La métropole doit offrir des infrastructures performantes, des centres de recherche, la présence de grands groupes qui organisent les filières de production, la sécurité des personnes et des biens, la qualité et le style de vie, l’ouverture à la mondialisation. Les centres de décision économique jouent un rôle décisif pour fédérer les talents et les énergies. Or la donne change. Aujourd’hui, les 8 000 groupes dont le chiffre d’affaires dépasse 1 milliard de dollars sont localisés aux trois quarts dans les métropoles des pays développés et pour un tiers dans les 20 premières villes. D’ici à 2025, 7 000 nouvelles entreprises géantes vont apparaître, dont les deux tiers naîtront dans les pays émergents et dont 80 % se répartiront dans 160 villes, épousant les nouvelles frontières du développement.

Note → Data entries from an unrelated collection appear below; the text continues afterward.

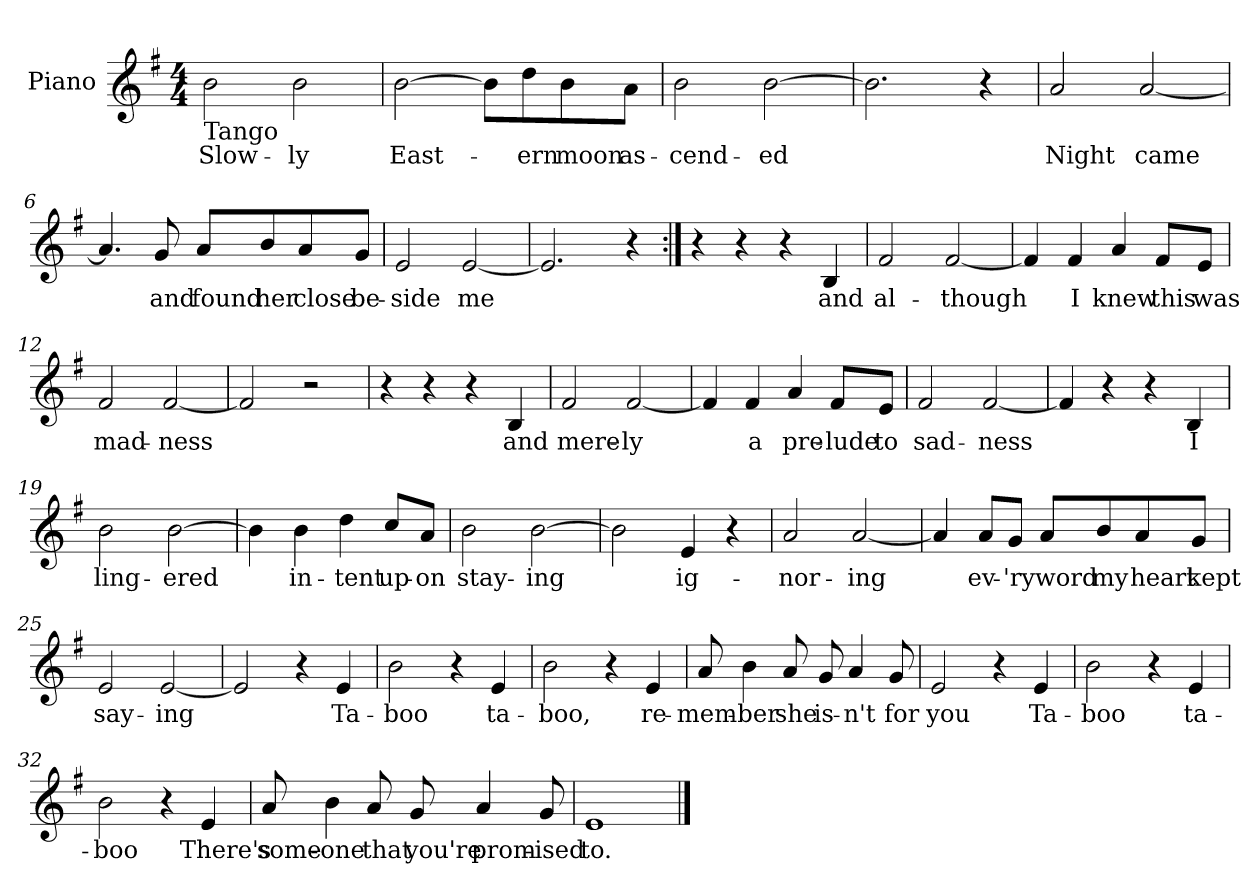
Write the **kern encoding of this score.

**kern	**text
*part1	*part1
*staff1	*staff1
*I"Piano	*
*I'Pno	*
*clefG2	*
*k[f#]	*
*G:	*
*M4/4	*
=1	=1
!LO:TX:b:t=Tango	!
2b\	Slow-
2b\	-ly
=2	=2
[2b\	East-
8b\L]	.
8dd\	-ern
8b\	moon
8a\J	as-
=3	=3
2b\	-cend-
[2b\	-ed
=4	=4
2.b\]	.
4r	.
=5	=5
2a/	Night
[2a/	came
!!LO:LB:g=z
=6	=6
4.a/]	.
8g/	and
8a/L	found
8b/	her
8a/	close
8g/J	be-
=7	=7
2e/	-side
[2e/	me
=8	=8
2.e/]	.
4r	.
=9:|!	=9:|!
4r	.
4r	.
4r	.
4B/	and
=10	=10
2f#/	al-
[2f#/	-though
!!LO:LB:g=z
=11	=11
4f#/]	.
4f#/	I
4a/	knew
8f#/L	this
8e/J	was
=12	=12
2f#/	mad-
[2f#/	-ness
=13	=13
2f#/]	.
2r	.
=14	=14
4r	.
4r	.
4r	.
4B/	and
=15	=15
2f#/	mere-
[2f#/	-ly
=16	=16
4f#/]	.
4f#/	a
4a/	pre-
8f#/L	-lude
8e/J	to
!!LO:LB:g=z
=17	=17
2f#/	sad-
[2f#/	-ness
=18	=18
4f#/]	.
4r	.
4r	.
4B/	I
=19	=19
2b\	ling-
[2b\	-ered
=20	=20
4b\]	.
4b\	in-
4dd\	-tent
8cc/L	up-
8a/J	-on
=21	=21
2b\	stay-
[2b\	-ing
=22	=22
2b\]	.
4e/	ig-
4r	.
=23	=23
2a/	-nor-
[2a/	-ing
!!LO:LB:g=z
=24	=24
4a/]	.
8a/L	ev-
8g/J	-'ry
8a/L	word
8b/	my
8a/	heart
8g/J	kept
=25	=25
2e/	say-
[2e/	-ing
=26	=26
2e/]	.
4r	.
4e/	Ta-
=27	=27
2b\	-boo
4r	.
4e/	ta-
=28	=28
2b\	-boo,
4r	.
4e/	re-
!!LO:LB:g=z
=29	=29
8a/	-mem-
4b\	-ber
8a/	she
8g/	is-
4a/	-n't
8g/	for
=30	=30
2e/	you
4r	.
4e/	Ta-
=31	=31
2b\	-boo
4r	.
4e/	ta-
=32	=32
2b\	-boo
4r	.
4e/	There's
!!LO:LB:g=z
=33	=33
8a/	some-
4b\	-one
8a/	that
8g/	you're
4a/	prom-
8g/	-ised
=34	=34
1e	to.
==	==
*-	*-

Dans cette course de vitesse entre les métropoles, nombre de villes européennes sont menacées, à l’image d’Athènes, Lisbonne, Vienne ou Barcelone. Paris compte parmi les grands perdants, qui s’apprête à sortir des 10 villes les plus attractives du fait de l’effondrement de la sécurité, de la dégradation des transports, de l’exil massif des talents, des cerveaux et des centres de décision.
Les métropoles, de plus en plus émancipées des Etats, sont le nouveau vecteur de la mondialisation. Elles imaginent les produits et les modes de vie du futur tout en fabriquant la nouvelle classe moyenne, qui constitue la première source de demande mondiale. L’aménagement et le réseau de ces métropoles représentent de formidables marchés. La ville constitue aussi l’une des clés de la survie de la démocratie. Plus les Etats se montrent rigides et incapables de se réformer, plus les villes se font flexibles et adaptables. C’est par le bas, dans les métropoles, que se réinventent aujourd’hui la responsabilité et l’engagement, le travail et l’éducation, les mœurs et le vivre-ensemble. En un mot, la citoyenneté.